** ACTIVITY **
Using the records below, filter for lines that contain the string "Bound值不变的情况下" and copy them out.

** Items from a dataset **
────────────────

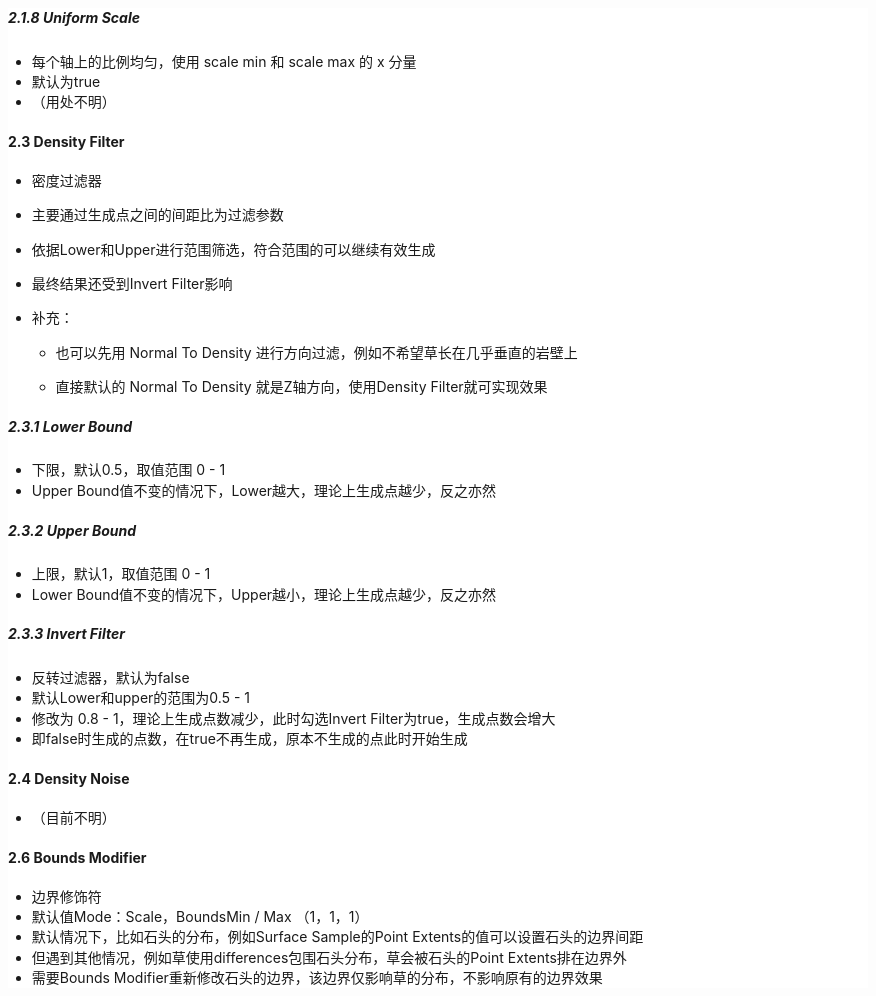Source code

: 

##### 2.1.8 Uniform Scale

- 每个轴上的比例均匀，使用 scale min 和 scale max 的 x 分量
- 默认为true
- （用处不明）



#### 2.3 Density Filter

- 密度过滤器

- 主要通过生成点之间的间距比为过滤参数

- 依据Lower和Upper进行范围筛选，符合范围的可以继续有效生成

- 最终结果还受到Invert Filter影响

- 补充：

  - 也可以先用 Normal To Density 进行方向过滤，例如不希望草长在几乎垂直的岩壁上
  
  - 直接默认的 Normal To Density 就是Z轴方向，使用Density Filter就可实现效果
  
  
  

##### 2.3.1 Lower Bound

- 下限，默认0.5，取值范围 0 - 1
- Upper Bound值不变的情况下，Lower越大，理论上生成点越少，反之亦然



##### 2.3.2 Upper Bound

- 上限，默认1，取值范围 0 - 1
- Lower Bound值不变的情况下，Upper越小，理论上生成点越少，反之亦然



##### 2.3.3 Invert Filter

- 反转过滤器，默认为false
- 默认Lower和upper的范围为0.5 - 1
- 修改为 0.8 - 1，理论上生成点数减少，此时勾选Invert Filter为true，生成点数会增大
- 即false时生成的点数，在true不再生成，原本不生成的点此时开始生成



#### 2.4 Density Noise

- （目前不明）



#### 2.6 Bounds Modifier

- 边界修饰符
- 默认值Mode：Scale，BoundsMin / Max （1，1，1） 
- 默认情况下，比如石头的分布，例如Surface Sample的Point Extents的值可以设置石头的边界间距
- 但遇到其他情况，例如草使用differences包围石头分布，草会被石头的Point Extents排在边界外
- 需要Bounds Modifier重新修改石头的边界，该边界仅影响草的分布，不影响原有的边界效果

────────────────

** RESPONSE AREA **
- Upper Bound值不变的情况下，Lower越大，理论上生成点越少，反之亦然
- Lower Bound值不变的情况下，Upper越小，理论上生成点越少，反之亦然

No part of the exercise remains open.